With insults being traded almost daily between Washington and Pyongyang, Koreans should be forgiven for feeling like they are balancing on the edge of a geopolitical volcano these days.
Yet South Korea could not be more hip.
The political tension on the peninsula has done nothing to dull the huge international success of South Korean K-pop singers who dominate the charts in much of Asia and beyond.
The country has also become a style destination for thousands of young Chinese visitors eager to copy the looks of their K-pop idols, with top luxury brands like Dior and Chanel competing to clothe them.
With the country's cosmetics industry also booming, South Korea's fashion houses are now daring to dream big.
Young K-fashion designers hope to cash in on the style-icon status of K-pop stars to compete with Japanese labels, which have long been Asian fashion's big hitters.
Unlike Japan, where brands such as Comme des Garcons, Issey Miyake and Yohji Yamamoto are global names, few Korean labels have made an impact beyond their shores.
This weekend the Seoul government brought five of its rising talents to show at Paris Fashion Week as part of its "K-Fashion Project" charm offensive that has already made stops in New York, Beijing and Shanghai.

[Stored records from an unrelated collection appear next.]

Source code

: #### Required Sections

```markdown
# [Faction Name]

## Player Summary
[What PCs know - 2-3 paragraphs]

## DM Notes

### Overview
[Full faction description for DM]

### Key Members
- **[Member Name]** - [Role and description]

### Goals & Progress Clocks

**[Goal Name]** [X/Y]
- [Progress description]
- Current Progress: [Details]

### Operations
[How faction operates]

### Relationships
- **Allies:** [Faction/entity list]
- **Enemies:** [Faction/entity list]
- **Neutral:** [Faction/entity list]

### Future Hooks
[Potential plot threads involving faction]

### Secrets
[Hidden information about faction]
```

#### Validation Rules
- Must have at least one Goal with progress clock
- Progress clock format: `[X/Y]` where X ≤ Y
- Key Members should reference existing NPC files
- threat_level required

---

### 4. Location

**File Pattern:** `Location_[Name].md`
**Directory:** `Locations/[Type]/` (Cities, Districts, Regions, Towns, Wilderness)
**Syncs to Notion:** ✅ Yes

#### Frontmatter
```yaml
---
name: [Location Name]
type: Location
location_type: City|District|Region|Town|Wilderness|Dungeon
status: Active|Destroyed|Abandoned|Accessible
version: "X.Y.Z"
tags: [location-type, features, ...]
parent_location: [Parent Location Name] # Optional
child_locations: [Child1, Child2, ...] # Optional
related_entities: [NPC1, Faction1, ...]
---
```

"We Koreans are very fashion conscious. We love fashion," Ju Tae Jin of the Korea Research Institute for Fashion Industry told Agence France-Presse (AFP) before the show in the French capital.
"The young designers have grown up in that environment, and they know how to interpret street fashion into their design DNA. They are very dynamic, and they are very good at presenting themselves on social media," she said.

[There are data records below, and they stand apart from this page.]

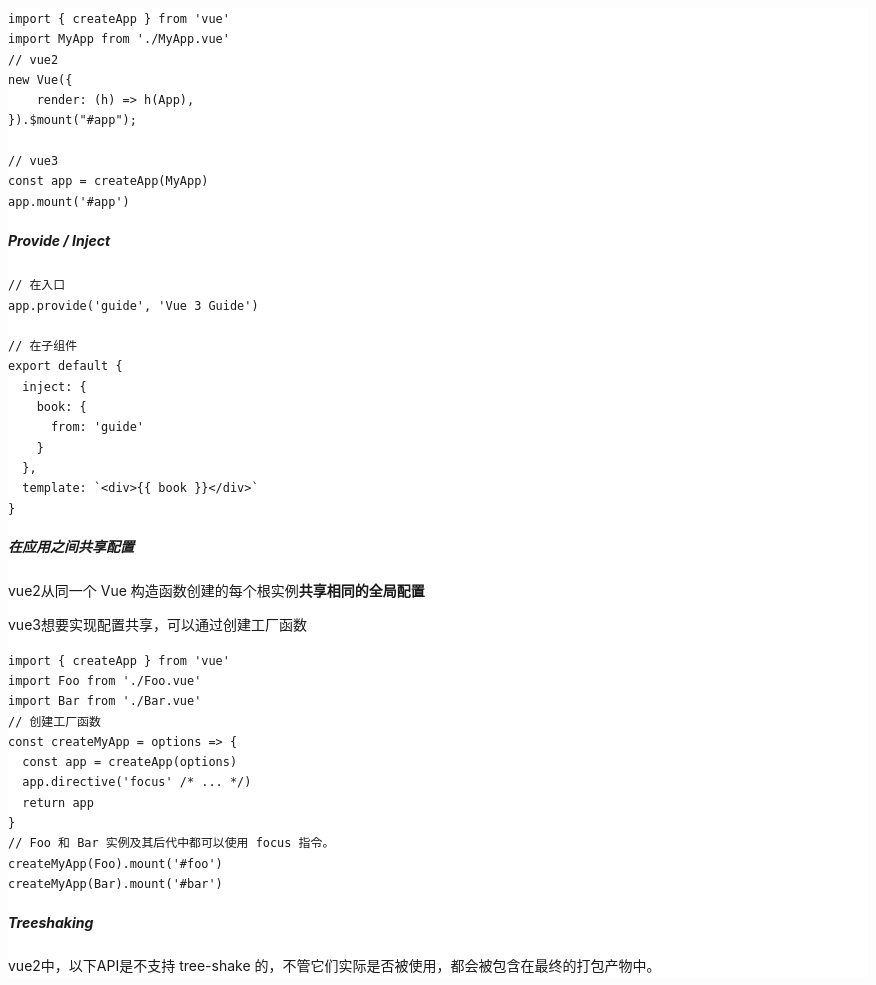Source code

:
```	
import { createApp } from 'vue'
import MyApp from './MyApp.vue'
// vue2
new Vue({
	render: (h) => h(App),
}).$mount("#app");

// vue3
const app = createApp(MyApp)
app.mount('#app')
```

##### Provide / Inject

```
// 在入口
app.provide('guide', 'Vue 3 Guide')

// 在子组件
export default {
  inject: {
    book: {
      from: 'guide'
    }
  },
  template: `<div>{{ book }}</div>`
}
```

##### 在应用之间共享配置

vue2从同一个 Vue 构造函数创建的每个根实例**共享相同的全局配置**

vue3想要实现配置共享，可以通过创建工厂函数

```
import { createApp } from 'vue'
import Foo from './Foo.vue'
import Bar from './Bar.vue'
// 创建工厂函数
const createMyApp = options => {
  const app = createApp(options)
  app.directive('focus' /* ... */)
  return app
}
// Foo 和 Bar 实例及其后代中都可以使用 focus 指令。
createMyApp(Foo).mount('#foo')
createMyApp(Bar).mount('#bar')
```

##### Treeshaking

vue2中，以下API是不支持 tree-shake 的，不管它们实际是否被使用，都会被包含在最终的打包产物中。
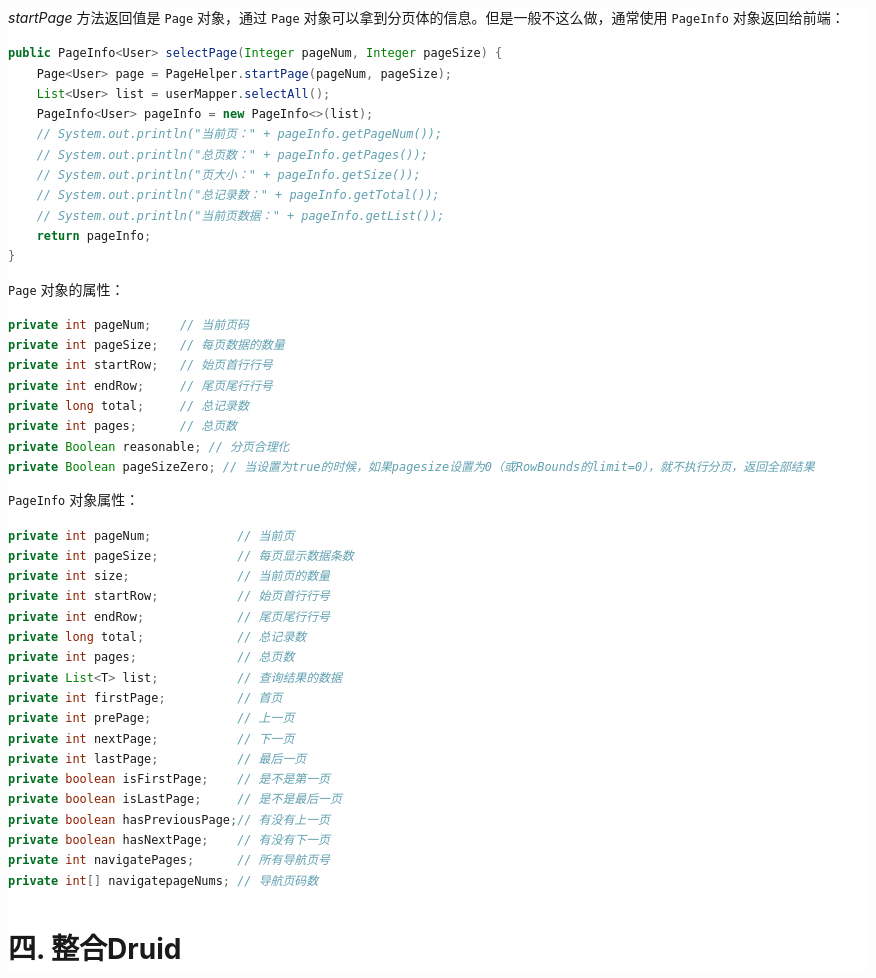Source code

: *startPage* 方法返回值是 `Page` 对象，通过 `Page` 对象可以拿到分页体的信息。但是一般不这么做，通常使用 `PageInfo` 对象返回给前端：

```java
public PageInfo<User> selectPage(Integer pageNum, Integer pageSize) {
    Page<User> page = PageHelper.startPage(pageNum, pageSize);
    List<User> list = userMapper.selectAll();
    PageInfo<User> pageInfo = new PageInfo<>(list);
    // System.out.println("当前页：" + pageInfo.getPageNum());
    // System.out.println("总页数：" + pageInfo.getPages());
    // System.out.println("页大小：" + pageInfo.getSize());
    // System.out.println("总记录数：" + pageInfo.getTotal());
    // System.out.println("当前页数据：" + pageInfo.getList());
    return pageInfo;
}
```

`Page` 对象的属性：

```java
private int pageNum;	// 当前页码
private int pageSize; 	// 每页数据的数量
private int startRow;	// 始页首行行号
private int endRow;		// 尾页尾行行号
private long total;		// 总记录数
private int pages;		// 总页数
private Boolean reasonable; // 分页合理化
private Boolean pageSizeZero; // 当设置为true的时候，如果pagesize设置为0（或RowBounds的limit=0），就不执行分页，返回全部结果
```

`PageInfo` 对象属性：

```java
private int pageNum;   			// 当前页
private int pageSize;			// 每页显示数据条数
private int size;				// 当前页的数量
private int startRow; 			// 始页首行行号
private int endRow;				// 尾页尾行行号
private long total;				// 总记录数
private int pages;				// 总页数
private List<T> list;			// 查询结果的数据
private int firstPage;			// 首页
private int prePage;			// 上一页
private int nextPage;			// 下一页
private int lastPage;			// 最后一页
private boolean isFirstPage;	// 是不是第一页
private boolean isLastPage;		// 是不是最后一页
private boolean hasPreviousPage;// 有没有上一页
private boolean hasNextPage;	// 有没有下一页
private int navigatePages;		// 所有导航页号
private int[] navigatepageNums;	// 导航页码数
```

# 四. 整合Druid
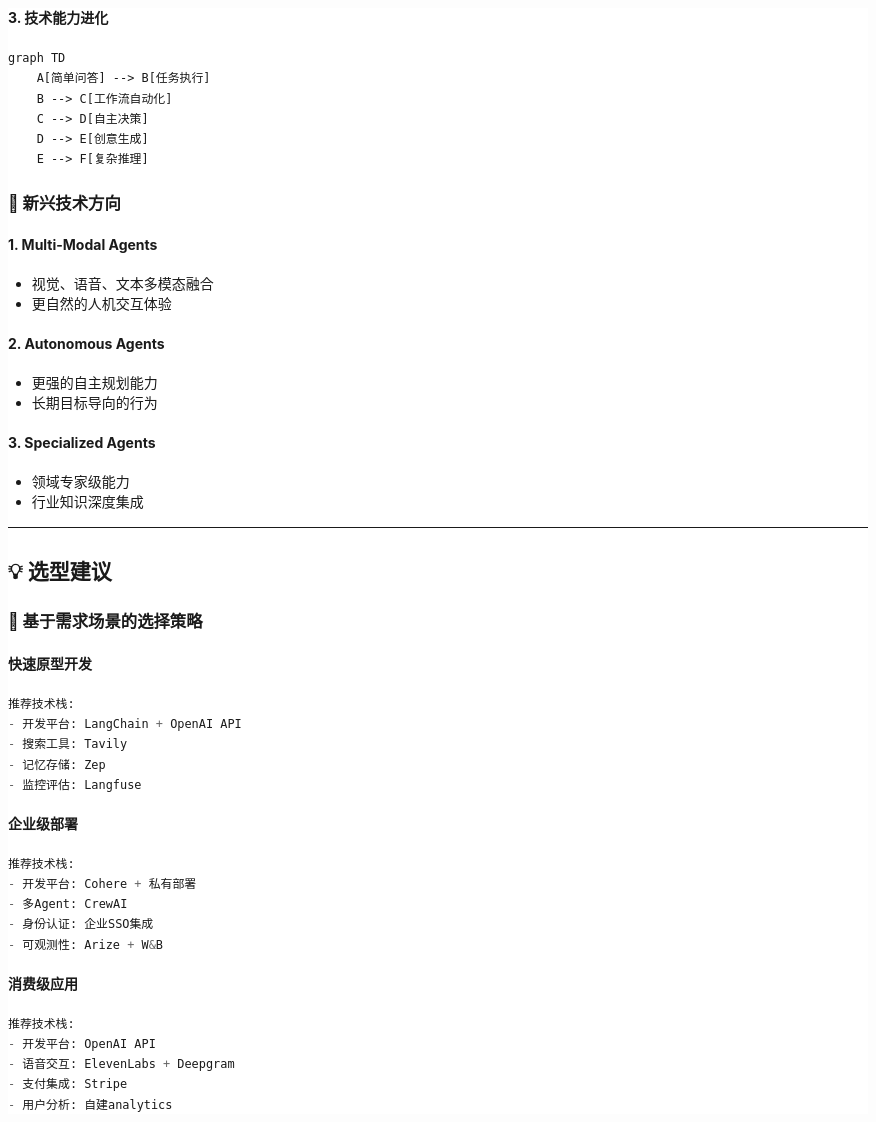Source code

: #### 3. **技术能力进化**
```mermaid
graph TD
    A[简单问答] --> B[任务执行]
    B --> C[工作流自动化]
    C --> D[自主决策]
    D --> E[创意生成]
    E --> F[复杂推理]
```

### 🔮 新兴技术方向

#### **1. Multi-Modal Agents**
- 视觉、语音、文本多模态融合
- 更自然的人机交互体验

#### **2. Autonomous Agents**
- 更强的自主规划能力
- 长期目标导向的行为

#### **3. Specialized Agents**
- 领域专家级能力
- 行业知识深度集成

---

## 💡 选型建议

### 🎯 基于需求场景的选择策略

#### **快速原型开发**
```python
推荐技术栈:
- 开发平台: LangChain + OpenAI API
- 搜索工具: Tavily
- 记忆存储: Zep
- 监控评估: Langfuse
```

#### **企业级部署**
```python
推荐技术栈:
- 开发平台: Cohere + 私有部署
- 多Agent: CrewAI
- 身份认证: 企业SSO集成
- 可观测性: Arize + W&B
```

#### **消费级应用**
```python
推荐技术栈:
- 开发平台: OpenAI API
- 语音交互: ElevenLabs + Deepgram
- 支付集成: Stripe
- 用户分析: 自建analytics
```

Ju said Korean designers were particularly gifted in their amusing take on street wear, with Seoul giving Tokyo a run for its money in terms of youth style.

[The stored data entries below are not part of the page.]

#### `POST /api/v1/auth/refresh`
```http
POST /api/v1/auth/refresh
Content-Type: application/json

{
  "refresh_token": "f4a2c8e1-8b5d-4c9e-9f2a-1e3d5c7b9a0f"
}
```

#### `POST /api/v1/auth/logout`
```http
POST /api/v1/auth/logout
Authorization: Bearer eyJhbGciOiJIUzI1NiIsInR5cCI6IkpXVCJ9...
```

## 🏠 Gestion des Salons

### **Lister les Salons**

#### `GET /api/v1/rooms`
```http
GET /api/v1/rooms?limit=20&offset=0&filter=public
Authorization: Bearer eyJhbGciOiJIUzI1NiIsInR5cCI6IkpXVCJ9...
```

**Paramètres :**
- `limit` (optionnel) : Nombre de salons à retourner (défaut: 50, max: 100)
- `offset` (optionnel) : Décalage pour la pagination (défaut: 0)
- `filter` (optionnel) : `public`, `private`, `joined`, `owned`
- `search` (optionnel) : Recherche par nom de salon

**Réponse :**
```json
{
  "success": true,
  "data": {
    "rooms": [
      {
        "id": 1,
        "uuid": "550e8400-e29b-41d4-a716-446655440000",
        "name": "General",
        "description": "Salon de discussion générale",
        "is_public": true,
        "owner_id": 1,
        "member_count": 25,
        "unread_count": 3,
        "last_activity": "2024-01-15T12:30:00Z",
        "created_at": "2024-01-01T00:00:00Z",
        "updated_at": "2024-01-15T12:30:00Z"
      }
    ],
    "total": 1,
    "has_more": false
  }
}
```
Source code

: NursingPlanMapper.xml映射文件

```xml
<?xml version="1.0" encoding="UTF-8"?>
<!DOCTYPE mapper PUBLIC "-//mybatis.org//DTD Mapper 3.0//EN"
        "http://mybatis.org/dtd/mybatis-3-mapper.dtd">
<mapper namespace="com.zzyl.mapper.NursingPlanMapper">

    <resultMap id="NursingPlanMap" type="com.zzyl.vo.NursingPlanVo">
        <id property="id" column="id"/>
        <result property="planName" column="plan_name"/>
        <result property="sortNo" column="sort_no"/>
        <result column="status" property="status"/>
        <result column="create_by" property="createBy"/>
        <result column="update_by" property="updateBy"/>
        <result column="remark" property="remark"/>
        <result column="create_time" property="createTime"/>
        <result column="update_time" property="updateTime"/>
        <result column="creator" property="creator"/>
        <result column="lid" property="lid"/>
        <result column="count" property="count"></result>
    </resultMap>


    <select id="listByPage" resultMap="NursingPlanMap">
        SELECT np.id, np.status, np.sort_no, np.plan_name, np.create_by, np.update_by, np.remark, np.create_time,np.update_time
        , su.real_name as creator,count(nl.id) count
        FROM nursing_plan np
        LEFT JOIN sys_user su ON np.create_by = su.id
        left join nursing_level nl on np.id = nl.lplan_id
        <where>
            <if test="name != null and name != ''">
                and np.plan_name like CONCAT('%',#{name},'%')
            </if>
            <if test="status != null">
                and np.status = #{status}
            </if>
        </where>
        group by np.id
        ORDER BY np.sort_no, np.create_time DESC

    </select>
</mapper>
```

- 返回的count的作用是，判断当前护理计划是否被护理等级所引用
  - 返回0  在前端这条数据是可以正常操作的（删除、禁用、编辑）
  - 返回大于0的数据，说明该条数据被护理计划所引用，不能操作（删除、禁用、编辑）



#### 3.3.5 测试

That fizzy creativity was emphasized in the five designers showing in the French capital late Saturday.
"I wonder what the fashion people here will think of the collection," said Kathleen Kye, whose designs have been worn by K-pop star G-Dragon, leader of the group BIGBANG. "So yes, it is quite important to me."
A graduate of London's prestigious Central Saint Martins, she launched her own label Kye in 2011 and is one of the better-known names taking part in Seoul Fashion week later this month.
The five featured brands, chosen from around 100 up-and-coming designers, are also having their clothes featured at the Colette store in Paris, a temple for fashionistas.
Kye's colorful street wear collection was inspired by superstitions and fortune-telling - both popular Korean obsessions.
Her tops scattered with stars and seams embroidered with silver pearls, sell from for around 80 euros ($95) with jackets going for 400 euros.
Eunae Cho has an altogether different thing brewing. She called her collection Tibaeg ("teabag" in English) - with tea-leaf prints and green as her signature color.
Using light-as-a-feather glittery synthetic organza and flower embroidery, she rethought the long flowing traditional Korean hanbok dress, as well as sending some rather dramatic pleated pants down the catwalk.
The 36-year-old started her own brand in 2011 after leaving Yonsei University in Seoul and her clothes have since been sold in Los Angeles, Canada, Kuwait, Hong Kong and Singapore.
Sporting a French beret, tattoos and sunglasses, Bumsuk Choi the creator behind the General Idea label, cuts a very different figure.
His rise has been a lot less conventional. He left school at 17 "because I needed to make money" and learned to sew in a factory.
He made his first T-shirts at the age of 20 and "cried I was so stressed ... It's quite a different story from people that have a lot of money and go to fashion schools," he said.
Two decades later after showing his clever and quirky creations at New York Fashion Week on his own bat, he made inroads in Milan, Hong Kong, the United States, China and France.
He has a clean, distinctive style and likes to link the new millennial generation with the hippies of the 1960s - just with "added IT" - jokingly calling them the "phono sapiens" because of how they live through their phones.